## Records

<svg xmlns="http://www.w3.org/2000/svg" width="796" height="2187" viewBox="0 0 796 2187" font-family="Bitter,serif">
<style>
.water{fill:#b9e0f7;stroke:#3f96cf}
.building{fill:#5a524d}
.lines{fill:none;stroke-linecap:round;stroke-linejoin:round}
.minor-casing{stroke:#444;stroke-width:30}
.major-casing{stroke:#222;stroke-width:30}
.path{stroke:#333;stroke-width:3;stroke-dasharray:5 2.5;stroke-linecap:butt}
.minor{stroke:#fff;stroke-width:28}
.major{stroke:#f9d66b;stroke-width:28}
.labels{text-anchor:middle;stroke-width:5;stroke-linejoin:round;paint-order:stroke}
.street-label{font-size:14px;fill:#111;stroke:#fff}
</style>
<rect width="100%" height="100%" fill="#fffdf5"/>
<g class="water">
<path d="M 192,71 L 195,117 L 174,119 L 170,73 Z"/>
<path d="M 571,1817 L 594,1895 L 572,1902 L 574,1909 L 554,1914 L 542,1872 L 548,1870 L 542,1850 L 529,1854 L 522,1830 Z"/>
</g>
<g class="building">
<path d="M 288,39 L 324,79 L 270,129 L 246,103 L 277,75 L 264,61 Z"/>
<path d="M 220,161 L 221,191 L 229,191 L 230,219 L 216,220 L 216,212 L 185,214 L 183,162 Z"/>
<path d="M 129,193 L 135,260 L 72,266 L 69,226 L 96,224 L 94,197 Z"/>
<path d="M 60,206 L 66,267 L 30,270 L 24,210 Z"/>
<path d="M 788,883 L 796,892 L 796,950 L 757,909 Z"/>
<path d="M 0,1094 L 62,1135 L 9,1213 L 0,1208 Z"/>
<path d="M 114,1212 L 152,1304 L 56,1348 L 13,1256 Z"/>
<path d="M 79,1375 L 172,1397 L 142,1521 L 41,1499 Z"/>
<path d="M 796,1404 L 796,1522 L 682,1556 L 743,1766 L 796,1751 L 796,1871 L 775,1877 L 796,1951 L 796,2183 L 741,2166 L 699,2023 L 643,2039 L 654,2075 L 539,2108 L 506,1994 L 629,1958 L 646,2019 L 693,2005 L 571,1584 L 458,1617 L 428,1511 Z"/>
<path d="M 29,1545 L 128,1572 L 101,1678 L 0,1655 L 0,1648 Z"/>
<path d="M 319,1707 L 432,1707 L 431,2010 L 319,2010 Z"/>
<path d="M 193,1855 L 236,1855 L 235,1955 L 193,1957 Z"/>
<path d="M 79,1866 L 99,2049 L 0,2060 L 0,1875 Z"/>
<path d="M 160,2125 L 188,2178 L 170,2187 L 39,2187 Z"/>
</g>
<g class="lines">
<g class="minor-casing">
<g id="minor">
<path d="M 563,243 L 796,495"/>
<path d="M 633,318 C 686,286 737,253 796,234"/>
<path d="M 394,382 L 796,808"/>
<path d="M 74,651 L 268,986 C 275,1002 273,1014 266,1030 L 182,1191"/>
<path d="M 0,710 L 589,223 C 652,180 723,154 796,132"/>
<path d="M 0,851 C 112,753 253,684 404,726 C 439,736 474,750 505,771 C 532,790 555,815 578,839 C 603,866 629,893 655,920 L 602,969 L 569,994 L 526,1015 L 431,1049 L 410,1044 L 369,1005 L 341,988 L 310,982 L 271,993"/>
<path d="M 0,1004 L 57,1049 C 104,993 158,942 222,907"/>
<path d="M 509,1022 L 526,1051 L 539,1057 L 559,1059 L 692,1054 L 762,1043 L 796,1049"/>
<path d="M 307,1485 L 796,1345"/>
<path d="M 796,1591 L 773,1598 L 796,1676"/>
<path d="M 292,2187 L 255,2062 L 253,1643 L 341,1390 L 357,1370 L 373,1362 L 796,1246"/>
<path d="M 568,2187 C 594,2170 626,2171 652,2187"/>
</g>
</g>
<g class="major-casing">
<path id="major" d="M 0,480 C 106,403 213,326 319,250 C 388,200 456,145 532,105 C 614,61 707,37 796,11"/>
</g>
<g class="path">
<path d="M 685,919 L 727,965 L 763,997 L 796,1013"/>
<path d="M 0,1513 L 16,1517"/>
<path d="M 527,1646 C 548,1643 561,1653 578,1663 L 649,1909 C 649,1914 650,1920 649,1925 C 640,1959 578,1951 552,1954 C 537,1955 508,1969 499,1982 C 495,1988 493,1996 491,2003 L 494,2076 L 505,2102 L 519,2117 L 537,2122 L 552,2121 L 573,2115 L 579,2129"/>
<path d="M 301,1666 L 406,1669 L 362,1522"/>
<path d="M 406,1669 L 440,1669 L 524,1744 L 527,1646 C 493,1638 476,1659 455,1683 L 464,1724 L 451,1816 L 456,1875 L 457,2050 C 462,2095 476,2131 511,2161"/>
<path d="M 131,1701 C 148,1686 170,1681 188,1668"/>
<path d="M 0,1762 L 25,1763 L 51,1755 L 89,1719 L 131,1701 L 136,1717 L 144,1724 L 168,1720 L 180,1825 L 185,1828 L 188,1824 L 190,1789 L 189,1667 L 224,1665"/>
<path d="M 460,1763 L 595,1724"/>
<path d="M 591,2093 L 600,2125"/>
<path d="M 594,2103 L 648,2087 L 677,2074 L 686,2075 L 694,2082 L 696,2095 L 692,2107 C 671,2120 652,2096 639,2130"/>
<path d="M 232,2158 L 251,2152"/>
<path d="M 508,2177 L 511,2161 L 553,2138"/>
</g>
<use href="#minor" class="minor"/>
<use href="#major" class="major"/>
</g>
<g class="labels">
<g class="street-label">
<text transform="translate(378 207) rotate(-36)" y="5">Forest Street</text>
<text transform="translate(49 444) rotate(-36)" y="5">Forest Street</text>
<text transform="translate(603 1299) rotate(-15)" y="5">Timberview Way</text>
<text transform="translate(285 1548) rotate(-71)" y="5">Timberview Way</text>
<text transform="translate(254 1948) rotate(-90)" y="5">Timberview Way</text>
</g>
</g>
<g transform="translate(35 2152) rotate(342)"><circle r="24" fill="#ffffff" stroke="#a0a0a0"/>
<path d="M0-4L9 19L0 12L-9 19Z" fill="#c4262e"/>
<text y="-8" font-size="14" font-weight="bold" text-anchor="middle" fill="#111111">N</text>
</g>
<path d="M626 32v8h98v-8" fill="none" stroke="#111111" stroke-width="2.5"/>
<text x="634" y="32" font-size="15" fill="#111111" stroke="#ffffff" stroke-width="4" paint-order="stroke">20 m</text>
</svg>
==
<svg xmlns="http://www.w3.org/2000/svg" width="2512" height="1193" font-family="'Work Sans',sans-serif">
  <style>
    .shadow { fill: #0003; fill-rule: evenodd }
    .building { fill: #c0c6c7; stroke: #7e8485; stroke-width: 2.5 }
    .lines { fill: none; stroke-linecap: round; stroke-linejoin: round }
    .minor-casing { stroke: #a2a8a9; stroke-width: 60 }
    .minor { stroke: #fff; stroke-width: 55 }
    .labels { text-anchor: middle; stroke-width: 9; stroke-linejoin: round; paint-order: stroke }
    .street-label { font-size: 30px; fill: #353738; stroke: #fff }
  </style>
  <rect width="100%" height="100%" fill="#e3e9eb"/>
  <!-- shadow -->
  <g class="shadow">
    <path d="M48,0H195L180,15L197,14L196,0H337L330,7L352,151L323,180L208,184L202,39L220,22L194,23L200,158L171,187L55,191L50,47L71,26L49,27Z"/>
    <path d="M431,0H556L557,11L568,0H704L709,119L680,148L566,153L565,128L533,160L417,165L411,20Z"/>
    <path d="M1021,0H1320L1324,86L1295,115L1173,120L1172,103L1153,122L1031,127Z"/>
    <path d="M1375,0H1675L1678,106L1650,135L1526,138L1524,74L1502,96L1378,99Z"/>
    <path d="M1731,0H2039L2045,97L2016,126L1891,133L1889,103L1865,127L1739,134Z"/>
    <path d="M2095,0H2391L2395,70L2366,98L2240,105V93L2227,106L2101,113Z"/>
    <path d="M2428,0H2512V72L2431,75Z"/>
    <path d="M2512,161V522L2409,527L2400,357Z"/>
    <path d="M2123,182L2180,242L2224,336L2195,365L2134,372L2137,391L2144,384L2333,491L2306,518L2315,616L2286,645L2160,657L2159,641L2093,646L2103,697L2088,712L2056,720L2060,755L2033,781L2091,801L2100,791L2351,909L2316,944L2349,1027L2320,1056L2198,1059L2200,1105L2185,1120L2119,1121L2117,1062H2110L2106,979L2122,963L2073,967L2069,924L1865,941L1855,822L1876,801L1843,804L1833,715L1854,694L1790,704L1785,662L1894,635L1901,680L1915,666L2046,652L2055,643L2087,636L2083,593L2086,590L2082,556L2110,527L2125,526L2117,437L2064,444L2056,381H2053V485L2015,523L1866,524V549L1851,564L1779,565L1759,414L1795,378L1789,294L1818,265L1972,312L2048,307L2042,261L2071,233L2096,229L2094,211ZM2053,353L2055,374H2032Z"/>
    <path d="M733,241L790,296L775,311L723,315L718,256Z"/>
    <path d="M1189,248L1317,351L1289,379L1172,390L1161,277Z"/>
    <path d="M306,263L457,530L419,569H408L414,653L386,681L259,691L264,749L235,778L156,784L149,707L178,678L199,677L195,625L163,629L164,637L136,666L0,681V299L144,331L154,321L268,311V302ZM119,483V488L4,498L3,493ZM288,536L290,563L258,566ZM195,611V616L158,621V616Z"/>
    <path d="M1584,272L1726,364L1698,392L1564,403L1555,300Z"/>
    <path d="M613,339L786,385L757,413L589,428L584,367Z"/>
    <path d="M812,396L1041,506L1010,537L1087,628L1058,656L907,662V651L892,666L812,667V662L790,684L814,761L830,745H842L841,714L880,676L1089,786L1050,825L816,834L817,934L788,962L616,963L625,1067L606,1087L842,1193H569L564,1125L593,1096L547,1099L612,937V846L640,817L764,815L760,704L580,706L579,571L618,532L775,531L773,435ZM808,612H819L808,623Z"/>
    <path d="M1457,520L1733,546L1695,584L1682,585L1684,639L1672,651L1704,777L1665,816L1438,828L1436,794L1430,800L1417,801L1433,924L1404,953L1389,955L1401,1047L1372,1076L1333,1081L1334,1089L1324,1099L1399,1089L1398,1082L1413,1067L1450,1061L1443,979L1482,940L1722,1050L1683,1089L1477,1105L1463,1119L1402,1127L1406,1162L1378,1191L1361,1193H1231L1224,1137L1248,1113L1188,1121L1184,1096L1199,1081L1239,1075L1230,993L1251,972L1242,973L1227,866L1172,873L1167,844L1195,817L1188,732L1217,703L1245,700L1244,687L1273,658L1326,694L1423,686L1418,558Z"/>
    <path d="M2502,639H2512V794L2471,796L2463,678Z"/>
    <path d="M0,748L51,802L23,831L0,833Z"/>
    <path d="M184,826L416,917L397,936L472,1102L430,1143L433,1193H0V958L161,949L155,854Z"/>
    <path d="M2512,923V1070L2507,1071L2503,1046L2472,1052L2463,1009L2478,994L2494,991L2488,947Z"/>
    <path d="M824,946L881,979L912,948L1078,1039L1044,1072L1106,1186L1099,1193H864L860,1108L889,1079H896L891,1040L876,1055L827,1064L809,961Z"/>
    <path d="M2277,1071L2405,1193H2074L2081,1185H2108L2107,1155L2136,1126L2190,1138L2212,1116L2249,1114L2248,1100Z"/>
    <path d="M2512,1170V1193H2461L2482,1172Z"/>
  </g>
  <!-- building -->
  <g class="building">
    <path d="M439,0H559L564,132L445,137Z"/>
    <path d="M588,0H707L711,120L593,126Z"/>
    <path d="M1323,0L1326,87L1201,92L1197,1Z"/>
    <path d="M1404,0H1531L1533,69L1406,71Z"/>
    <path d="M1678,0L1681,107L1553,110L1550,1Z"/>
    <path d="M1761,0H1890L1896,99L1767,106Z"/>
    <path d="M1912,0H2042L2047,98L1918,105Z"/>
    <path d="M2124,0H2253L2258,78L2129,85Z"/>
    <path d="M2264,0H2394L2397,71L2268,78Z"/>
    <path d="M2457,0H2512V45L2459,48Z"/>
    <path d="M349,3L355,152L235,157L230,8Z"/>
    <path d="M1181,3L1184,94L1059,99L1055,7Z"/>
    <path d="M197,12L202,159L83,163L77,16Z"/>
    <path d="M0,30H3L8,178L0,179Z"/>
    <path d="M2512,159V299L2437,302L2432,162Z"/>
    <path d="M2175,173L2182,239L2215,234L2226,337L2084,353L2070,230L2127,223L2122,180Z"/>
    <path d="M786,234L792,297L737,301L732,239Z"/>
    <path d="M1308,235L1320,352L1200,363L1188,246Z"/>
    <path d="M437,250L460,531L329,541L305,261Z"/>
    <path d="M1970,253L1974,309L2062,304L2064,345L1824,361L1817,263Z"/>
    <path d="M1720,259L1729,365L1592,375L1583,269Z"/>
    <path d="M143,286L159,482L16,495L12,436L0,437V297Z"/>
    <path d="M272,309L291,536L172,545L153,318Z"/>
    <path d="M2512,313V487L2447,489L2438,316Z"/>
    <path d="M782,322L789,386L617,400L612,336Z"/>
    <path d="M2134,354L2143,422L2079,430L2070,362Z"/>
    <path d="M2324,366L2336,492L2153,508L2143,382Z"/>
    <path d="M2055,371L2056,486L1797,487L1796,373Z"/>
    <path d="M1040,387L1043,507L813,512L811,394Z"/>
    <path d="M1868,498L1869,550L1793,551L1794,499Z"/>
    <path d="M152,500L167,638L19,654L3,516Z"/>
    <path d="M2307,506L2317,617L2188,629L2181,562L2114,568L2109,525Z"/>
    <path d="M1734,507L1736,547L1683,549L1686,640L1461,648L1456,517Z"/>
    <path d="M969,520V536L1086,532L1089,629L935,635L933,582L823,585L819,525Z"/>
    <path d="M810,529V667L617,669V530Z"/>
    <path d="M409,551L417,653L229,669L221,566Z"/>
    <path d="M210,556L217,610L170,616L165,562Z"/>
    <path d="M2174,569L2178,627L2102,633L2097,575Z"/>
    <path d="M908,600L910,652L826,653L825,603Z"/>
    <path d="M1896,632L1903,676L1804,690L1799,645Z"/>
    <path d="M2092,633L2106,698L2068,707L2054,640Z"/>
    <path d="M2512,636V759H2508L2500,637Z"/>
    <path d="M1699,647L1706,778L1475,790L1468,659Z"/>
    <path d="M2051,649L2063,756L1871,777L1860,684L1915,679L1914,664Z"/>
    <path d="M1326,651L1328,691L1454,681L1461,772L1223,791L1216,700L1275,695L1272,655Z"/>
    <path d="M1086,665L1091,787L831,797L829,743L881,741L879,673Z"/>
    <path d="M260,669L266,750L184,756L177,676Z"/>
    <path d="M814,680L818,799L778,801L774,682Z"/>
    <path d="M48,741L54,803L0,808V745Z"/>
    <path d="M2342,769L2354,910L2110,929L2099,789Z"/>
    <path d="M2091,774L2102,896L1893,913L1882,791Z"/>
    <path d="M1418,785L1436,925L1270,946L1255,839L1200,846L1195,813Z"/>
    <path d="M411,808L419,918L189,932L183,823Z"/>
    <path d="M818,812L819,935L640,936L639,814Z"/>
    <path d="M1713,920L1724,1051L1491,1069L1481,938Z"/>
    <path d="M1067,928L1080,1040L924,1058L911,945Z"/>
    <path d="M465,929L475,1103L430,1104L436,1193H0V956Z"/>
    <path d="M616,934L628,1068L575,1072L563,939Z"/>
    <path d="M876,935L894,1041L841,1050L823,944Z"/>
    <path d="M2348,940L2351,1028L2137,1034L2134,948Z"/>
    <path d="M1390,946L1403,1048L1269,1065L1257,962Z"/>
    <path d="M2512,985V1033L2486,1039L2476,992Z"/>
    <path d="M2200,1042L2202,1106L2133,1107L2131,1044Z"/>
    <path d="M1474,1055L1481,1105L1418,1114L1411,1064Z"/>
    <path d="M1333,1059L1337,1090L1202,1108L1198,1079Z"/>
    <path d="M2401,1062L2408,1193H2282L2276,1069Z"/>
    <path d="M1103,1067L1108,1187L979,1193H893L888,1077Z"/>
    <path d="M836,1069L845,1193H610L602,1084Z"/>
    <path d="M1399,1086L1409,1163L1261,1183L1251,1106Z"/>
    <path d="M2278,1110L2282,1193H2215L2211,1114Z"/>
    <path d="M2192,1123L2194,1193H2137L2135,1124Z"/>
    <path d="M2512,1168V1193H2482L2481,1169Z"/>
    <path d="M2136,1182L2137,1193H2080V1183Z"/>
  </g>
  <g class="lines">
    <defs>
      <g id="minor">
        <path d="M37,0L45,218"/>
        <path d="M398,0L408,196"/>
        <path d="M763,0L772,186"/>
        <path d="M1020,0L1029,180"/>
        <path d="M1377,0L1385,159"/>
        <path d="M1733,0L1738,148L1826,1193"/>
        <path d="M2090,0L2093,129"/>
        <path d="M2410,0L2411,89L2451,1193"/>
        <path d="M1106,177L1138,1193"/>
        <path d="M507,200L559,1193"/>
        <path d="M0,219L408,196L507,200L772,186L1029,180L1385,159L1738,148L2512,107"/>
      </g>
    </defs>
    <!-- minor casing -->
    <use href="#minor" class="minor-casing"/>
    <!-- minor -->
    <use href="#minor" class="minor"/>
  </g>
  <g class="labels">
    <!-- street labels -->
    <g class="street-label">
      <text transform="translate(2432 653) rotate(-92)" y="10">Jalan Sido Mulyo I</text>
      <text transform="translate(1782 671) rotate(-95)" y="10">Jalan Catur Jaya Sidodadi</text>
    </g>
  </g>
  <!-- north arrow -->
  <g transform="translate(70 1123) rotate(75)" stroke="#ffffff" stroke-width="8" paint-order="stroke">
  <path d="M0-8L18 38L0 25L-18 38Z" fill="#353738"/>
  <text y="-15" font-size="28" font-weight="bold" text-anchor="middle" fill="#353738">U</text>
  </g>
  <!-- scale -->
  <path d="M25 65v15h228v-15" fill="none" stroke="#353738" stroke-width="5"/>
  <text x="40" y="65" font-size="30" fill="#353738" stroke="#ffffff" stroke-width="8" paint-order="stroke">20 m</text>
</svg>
...
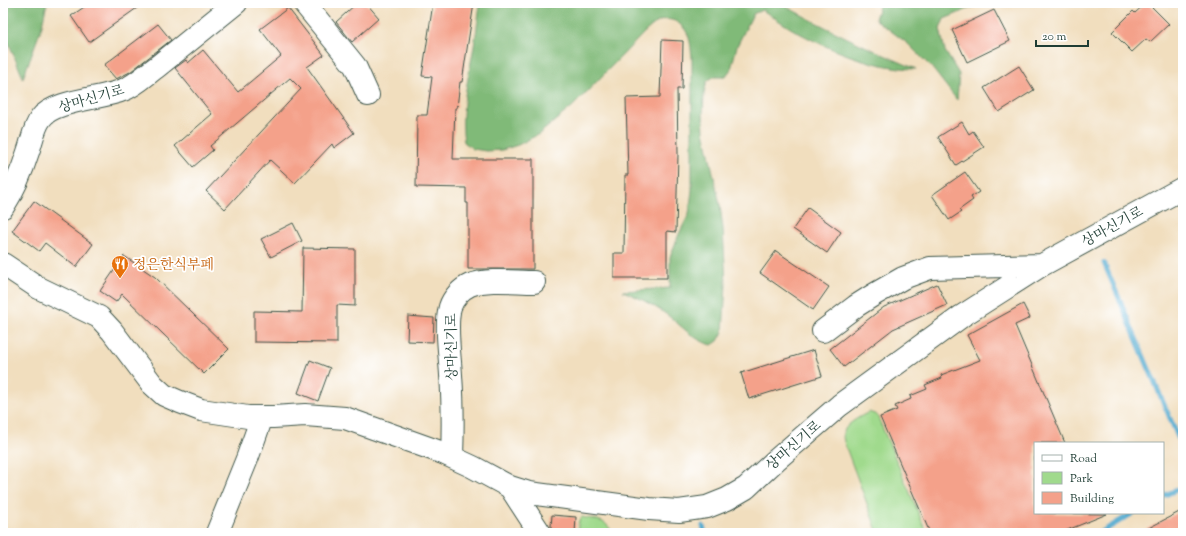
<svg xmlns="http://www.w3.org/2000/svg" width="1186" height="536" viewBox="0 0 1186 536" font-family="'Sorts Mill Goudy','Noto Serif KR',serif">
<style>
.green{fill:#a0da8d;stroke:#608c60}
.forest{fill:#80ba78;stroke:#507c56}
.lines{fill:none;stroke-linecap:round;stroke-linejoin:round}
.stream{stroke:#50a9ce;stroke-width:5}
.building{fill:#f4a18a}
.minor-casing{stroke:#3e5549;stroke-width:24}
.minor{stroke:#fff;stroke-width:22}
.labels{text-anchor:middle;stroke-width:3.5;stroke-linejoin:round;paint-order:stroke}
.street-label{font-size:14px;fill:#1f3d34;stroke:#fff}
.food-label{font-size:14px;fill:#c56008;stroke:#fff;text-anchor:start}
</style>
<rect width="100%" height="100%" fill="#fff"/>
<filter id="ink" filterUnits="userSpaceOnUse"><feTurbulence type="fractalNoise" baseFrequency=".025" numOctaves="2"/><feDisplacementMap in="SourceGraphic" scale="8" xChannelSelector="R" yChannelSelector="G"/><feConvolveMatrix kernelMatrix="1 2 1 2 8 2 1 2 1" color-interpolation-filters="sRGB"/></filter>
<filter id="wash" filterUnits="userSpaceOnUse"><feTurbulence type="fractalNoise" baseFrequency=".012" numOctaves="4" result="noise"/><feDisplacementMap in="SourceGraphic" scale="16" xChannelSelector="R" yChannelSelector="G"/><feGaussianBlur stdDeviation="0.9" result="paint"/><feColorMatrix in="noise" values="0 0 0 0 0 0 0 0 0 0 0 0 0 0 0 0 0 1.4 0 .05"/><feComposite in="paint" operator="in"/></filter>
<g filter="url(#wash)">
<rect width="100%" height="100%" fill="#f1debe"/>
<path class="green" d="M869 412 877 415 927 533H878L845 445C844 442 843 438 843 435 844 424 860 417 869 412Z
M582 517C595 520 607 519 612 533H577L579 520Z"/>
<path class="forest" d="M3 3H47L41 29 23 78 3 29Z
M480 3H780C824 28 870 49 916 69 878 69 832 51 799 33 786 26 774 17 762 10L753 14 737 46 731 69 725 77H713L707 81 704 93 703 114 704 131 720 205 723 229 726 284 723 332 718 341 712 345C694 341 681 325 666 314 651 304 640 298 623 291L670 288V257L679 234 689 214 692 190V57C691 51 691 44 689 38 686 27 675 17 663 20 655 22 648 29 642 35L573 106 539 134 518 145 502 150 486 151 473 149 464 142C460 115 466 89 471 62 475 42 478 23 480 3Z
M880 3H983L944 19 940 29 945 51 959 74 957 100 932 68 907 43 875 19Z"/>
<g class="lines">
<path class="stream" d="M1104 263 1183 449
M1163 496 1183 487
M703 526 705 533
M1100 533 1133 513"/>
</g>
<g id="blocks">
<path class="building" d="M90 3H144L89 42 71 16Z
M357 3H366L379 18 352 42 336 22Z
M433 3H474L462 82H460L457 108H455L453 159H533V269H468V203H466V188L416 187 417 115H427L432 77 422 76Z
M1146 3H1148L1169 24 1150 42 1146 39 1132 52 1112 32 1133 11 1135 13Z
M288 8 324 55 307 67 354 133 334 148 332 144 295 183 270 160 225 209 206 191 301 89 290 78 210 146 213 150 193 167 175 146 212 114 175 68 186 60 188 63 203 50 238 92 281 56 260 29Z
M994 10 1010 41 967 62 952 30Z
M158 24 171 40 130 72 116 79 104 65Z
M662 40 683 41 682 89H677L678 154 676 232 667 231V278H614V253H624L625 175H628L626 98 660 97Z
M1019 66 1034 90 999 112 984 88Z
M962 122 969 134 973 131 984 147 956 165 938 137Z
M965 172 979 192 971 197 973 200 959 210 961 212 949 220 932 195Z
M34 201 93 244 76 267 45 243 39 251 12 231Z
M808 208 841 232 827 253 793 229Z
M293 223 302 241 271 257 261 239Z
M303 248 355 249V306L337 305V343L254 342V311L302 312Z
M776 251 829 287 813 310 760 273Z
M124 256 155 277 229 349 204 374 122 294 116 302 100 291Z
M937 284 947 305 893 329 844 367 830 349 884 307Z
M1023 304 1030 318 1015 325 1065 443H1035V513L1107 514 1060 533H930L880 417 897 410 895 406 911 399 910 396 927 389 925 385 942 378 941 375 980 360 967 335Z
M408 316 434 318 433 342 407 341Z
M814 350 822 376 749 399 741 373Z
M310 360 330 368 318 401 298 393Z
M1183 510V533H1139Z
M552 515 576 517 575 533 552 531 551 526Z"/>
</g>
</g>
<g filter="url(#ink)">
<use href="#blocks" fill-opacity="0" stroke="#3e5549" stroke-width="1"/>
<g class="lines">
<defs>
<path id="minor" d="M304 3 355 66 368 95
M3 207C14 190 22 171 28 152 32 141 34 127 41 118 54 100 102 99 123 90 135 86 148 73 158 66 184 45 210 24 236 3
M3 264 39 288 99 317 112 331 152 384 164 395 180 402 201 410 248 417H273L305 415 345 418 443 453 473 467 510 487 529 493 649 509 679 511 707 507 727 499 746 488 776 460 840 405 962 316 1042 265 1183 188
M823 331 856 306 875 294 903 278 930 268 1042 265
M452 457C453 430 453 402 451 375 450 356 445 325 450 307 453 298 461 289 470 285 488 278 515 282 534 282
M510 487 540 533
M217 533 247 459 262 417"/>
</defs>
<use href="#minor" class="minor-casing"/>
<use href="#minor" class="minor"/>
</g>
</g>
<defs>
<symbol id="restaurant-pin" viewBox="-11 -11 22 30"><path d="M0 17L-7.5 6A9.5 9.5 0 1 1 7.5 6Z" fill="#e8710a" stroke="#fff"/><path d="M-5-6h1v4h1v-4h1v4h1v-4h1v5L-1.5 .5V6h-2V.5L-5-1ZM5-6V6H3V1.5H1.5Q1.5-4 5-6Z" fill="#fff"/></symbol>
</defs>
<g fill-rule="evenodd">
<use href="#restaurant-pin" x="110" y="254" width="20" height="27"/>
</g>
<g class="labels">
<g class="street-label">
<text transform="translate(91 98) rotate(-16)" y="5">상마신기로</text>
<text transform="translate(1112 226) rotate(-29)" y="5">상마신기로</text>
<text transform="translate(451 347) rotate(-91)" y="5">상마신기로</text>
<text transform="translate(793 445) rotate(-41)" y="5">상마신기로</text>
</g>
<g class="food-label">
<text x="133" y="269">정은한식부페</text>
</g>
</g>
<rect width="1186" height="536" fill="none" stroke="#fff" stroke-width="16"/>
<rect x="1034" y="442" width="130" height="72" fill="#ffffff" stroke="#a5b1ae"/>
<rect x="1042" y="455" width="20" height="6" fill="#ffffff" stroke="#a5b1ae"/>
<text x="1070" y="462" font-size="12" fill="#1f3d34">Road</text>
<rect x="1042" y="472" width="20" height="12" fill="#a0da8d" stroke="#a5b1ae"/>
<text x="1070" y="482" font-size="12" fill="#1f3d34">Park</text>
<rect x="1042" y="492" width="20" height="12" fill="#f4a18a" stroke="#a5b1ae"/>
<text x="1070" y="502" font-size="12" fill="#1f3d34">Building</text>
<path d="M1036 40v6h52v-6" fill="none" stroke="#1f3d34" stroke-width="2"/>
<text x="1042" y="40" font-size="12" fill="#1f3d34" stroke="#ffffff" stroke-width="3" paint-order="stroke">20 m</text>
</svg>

## Required work
Report only a number, the count of lines in the listing that contain the word "http".

## Answer below
3